Microwave Investigation of (Z)- and (E)-Ethanethial S-Oxide

Abstract

Pulsed-beam Fourier transform microwave spectroscopy was used to study ethanethial S-oxide, an unstable species generated in a (Z)/(E) ratio of 97/3 by pyrolysis of 2-methyl-2-propylvinyl sulfoxide at 350 °C in Ar or Ne/He gas flows. Rotational transitions of the (Z) normal isotopomer exhibited A−E state splittings due to internal rotation of the methyl group. A global fit of the observed A and E state lines of the (Z) isomer to an internal rotor Hamiltonian gave rotational constants and centrifugal distortion constants of A = 14237.0861 (5) MHz, B = 4678.4488 (3) MHz, C = 3594.8008 (2) MHz, ΔJK = −9.43 (55) kHz, ΔJ = 3.48 (11) kHz, and δJ = 1.11 (2) kHz and a 3-fold internal rotor barrier of 285.6 (3) cm-1. No internal rotation splitting was observed for the (E) isomer and a pseudorigid rotor fit of the observed transitions of the normal isotopomer gave A = 31 128 (27) MHz, B = 3475.8521 (16) MHz, C = 3188.4429 (23) MHz, and ΔJ = 0.49 (12) kHz.

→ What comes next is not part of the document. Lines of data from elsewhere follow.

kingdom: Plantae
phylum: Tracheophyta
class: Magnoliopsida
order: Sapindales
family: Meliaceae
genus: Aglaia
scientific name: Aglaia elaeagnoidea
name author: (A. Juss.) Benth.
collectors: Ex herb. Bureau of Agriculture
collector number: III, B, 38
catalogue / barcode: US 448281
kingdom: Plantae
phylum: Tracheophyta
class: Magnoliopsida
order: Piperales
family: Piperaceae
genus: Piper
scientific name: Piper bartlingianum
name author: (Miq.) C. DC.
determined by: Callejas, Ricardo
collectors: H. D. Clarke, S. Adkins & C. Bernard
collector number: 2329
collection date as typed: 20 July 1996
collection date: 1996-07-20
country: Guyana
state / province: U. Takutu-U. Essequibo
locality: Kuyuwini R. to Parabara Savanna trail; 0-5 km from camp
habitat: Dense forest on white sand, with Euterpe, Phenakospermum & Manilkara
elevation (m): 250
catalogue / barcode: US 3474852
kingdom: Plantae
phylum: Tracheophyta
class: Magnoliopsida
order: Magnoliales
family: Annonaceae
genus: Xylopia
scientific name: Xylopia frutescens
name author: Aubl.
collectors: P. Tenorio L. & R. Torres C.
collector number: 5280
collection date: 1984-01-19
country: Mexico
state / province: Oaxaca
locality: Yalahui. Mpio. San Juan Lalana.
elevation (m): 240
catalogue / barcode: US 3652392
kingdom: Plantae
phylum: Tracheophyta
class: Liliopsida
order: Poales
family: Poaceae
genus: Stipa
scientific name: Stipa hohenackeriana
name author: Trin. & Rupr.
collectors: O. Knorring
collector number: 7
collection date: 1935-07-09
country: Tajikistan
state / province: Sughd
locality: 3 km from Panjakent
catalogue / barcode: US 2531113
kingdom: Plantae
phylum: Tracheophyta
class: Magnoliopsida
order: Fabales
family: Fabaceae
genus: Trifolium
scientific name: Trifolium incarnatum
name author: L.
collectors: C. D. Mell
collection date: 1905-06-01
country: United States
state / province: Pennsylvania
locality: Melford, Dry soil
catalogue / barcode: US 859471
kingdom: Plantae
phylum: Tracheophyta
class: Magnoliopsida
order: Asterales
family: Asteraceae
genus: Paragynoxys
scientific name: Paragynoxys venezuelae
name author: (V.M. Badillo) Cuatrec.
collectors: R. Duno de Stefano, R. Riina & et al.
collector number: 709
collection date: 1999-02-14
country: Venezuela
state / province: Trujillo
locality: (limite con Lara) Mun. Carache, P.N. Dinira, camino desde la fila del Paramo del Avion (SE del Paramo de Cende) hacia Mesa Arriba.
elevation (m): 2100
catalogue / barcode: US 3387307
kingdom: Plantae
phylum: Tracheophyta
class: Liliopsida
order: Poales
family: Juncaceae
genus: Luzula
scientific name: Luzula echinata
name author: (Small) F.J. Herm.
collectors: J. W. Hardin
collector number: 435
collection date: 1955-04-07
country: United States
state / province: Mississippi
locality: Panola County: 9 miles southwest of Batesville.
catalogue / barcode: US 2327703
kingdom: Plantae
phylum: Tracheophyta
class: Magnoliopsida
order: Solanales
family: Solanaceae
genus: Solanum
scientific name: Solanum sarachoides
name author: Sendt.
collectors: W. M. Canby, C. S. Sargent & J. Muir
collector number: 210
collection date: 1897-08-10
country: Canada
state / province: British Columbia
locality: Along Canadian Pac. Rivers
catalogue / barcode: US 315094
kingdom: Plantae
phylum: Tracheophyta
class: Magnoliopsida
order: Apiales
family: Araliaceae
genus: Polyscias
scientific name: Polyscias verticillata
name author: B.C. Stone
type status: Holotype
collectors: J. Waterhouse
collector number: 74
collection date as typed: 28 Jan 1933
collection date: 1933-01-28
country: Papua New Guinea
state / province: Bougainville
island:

Microwave spectra of eight (Z) isotopomers were assigned, and a partial substitution structure was derived: r(CS) = 1.618 (3) Å, r(SO) = 1.477 (4) Å, r(CC) = 1.493 (3) Å, θ(CSO) = 113.9 (2)°, and θ(CCS) = 125.4 (2)°. The electric dipole moment components of the (Z) isomer along the a and b principal axes were measured to be μa = 2.714 (5) D and μb = 1.869 (35)D, respectively.